UNESCO is the international venue where the focus is on the cultural co-operation of nations. We are indeed facing a large number of important projects in this respect. Activating young people in the work and policies of UNESCO is a highly important task. We must ensure the younger generation's participation in UNESCO's committees, and the implementation of its policies, for example, regarding the protection and creativity of the cultural heritage in their home countries. This heritage is not only something to be displayed at galleries or museums - it is the source of power stimulating future projects.

Cultural policies of individual states are highly influenced by international trends. There exists a risk that one kind of cultural influence becomes so effective that it squeezes others aside. We must fight this development, as it is our duty to focus on diversity, both in our own countries and at the international level. Culture cannot be used as a source to generate economic progress for any nation unless the same nation protects and fosters its culture on its own premises - thereby creating something new and making contributions in a broader context. We should not aim at defining the contents of creativity, we must on the other hand promote it in all fields of society. Moreover, we must respect the right of each and every one to create art and enjoy it. Creativity and ideas must be stimulated at school as early as possible. Stimulating the creative spirit of each individual at a young age is just as important as teaching him to read, write and do mathematics.

I would like to refer to the following from the report by the World Commission under discussion, and I quote: "Cultural rights are no less than other human rights, an expression and requirement of human dignity." Let us not forget this fact on the occasion of the 50th anniversary of the Universal Declaration of Human Rights.

It is the duty of the state to guard the right of the individual to create and enjoy art. Additionally, the state has shouldered financial responsibilities in favour of cultural creation. The development has been such, however, that the share of the state is changing, or as phrased by Nestor Gaicia Cancloni: "The great cost of the innovations required for the industrialisation of many cultural creations, high technology and the trans-nationalisation of processes of communication make it difficult for states to continue on their own to shoulder the main responsibility."

I agree that we have to reconsider the state's role but it cannot withdraw from a clearly defined responsibility in co-operation with other parties engaging in art's creation and financing. A new focus on the co-operation between states in this respect is also important.
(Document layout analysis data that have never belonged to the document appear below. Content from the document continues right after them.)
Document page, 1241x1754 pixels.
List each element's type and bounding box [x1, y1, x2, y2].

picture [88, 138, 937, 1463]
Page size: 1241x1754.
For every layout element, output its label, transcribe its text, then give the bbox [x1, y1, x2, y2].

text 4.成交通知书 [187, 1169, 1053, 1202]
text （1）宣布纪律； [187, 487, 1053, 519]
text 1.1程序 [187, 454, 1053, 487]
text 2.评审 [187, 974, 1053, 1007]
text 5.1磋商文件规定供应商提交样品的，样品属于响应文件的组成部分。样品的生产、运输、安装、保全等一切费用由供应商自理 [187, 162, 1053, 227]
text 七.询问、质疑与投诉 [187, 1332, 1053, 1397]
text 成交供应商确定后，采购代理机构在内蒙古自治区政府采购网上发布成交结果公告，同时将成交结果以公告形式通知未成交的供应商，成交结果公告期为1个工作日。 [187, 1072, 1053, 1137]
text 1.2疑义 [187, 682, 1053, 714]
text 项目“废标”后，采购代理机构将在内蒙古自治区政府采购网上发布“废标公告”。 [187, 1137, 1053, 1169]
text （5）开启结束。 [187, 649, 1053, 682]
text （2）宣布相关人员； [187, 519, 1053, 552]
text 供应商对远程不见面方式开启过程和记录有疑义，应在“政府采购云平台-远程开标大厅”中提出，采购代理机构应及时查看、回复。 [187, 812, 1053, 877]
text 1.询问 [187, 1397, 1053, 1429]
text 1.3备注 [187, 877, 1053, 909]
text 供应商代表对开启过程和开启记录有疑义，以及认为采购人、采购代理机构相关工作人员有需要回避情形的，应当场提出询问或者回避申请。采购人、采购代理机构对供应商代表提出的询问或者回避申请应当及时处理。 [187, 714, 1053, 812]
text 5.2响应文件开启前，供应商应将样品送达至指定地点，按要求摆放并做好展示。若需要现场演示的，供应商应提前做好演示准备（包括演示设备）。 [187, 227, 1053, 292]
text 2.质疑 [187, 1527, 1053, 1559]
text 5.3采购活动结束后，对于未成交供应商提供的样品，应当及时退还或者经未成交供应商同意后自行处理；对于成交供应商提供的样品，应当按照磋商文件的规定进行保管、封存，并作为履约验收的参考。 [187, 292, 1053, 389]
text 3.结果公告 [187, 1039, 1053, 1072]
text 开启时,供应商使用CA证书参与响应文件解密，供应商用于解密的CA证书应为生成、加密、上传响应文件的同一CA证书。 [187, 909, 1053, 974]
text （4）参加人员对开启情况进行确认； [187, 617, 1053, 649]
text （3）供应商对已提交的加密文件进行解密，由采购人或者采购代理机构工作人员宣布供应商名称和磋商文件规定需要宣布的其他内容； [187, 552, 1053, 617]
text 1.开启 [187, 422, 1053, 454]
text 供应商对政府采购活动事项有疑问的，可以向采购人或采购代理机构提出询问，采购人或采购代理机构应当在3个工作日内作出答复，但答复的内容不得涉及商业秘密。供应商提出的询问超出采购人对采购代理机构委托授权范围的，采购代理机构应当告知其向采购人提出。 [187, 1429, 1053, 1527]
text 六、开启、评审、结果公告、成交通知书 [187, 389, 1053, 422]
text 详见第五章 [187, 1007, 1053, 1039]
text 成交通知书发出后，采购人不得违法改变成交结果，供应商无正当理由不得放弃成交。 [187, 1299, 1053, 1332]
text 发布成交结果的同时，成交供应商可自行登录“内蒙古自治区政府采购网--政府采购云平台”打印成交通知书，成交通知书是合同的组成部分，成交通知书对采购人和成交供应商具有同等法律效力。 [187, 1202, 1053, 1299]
Iceland's co-operation with other nations within the framework of the Nordic Council and on the basis of the agreement of the European Economic Area is a clear confirmation of a policy that has been formulated and implemented, respecting the culture of small nations and strengthening it by co-operation with others. We must use the new opportunities and cooperation to create a space for artists as well as to protect their rights.

Mr. Chairman

I have touched upon a few key points, without however putting forward any specific proposals regarding the texts presented for approval. It is my opinion, that these texts reflect the expectations attached to this conference. We must never forget that the role of the state should be to ensure sufficient scope for the creative powers to flourish on their own premises. Any restrictions, be they local or international, and any tendencies to control the content of creativity will reduce creative diversity. We are not gathered here in Stockholm to limit our cultural opportunities - we are here to stimulate the strength of creativity to confirm the power of culture. By doing that we open up new dimensions and build a better and more peaceful future.